• [Activity]:
What you return should be the full listing, word for word, without a single image.

Top of Collected material

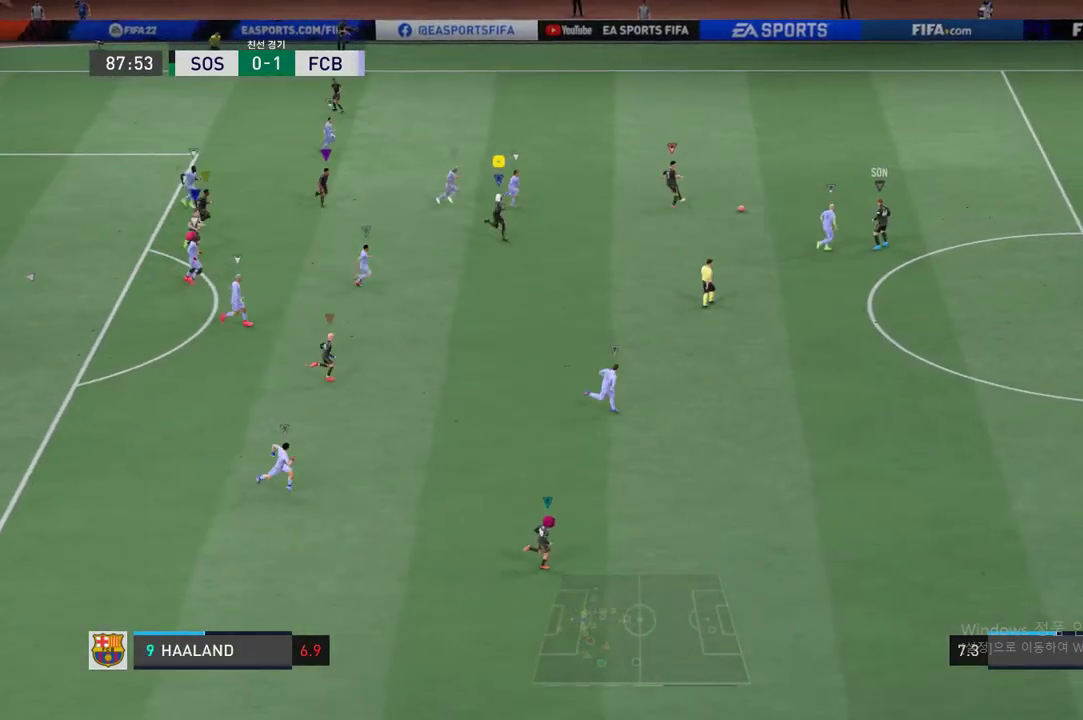
Gameplay with a controller (Xbox layout); each line is a JSON object with the inputs held at the frame after it. "events" lists button and stick changes between this image and that frame as [ms after this image, input, new state], when the widget could be followed in between. Not read: L3 R3 right_stick.
{"buttons": [], "left_stick": "down-right", "events": [[151, "R2", "down"], [435, "R2", "up"]]}
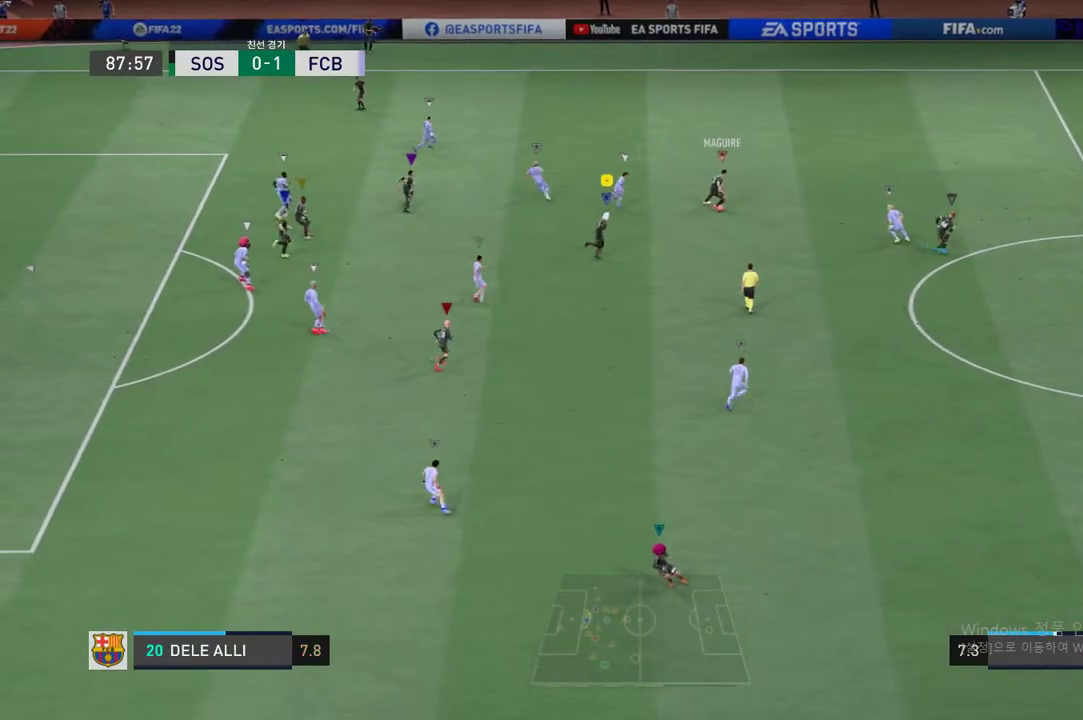
{"buttons": [], "left_stick": "down-right", "events": [[167, "left_stick", "center"], [334, "left_stick", "down-right"]]}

Bottom of Collected material

• [Exercise output]:
Gameplay with a controller (Xbox layout); each line is a JSON object with the inputs held at the frame after it. "events" lists button and stick changes between this image and that frame as [ms after this image, input, new state], when the widget could be followed in between. Not read: L3 R3 right_stick.
{"buttons": [], "left_stick": "down-right", "events": [[151, "R2", "down"], [435, "R2", "up"]]}
{"buttons": [], "left_stick": "down-right", "events": [[167, "left_stick", "center"], [334, "left_stick", "down-right"]]}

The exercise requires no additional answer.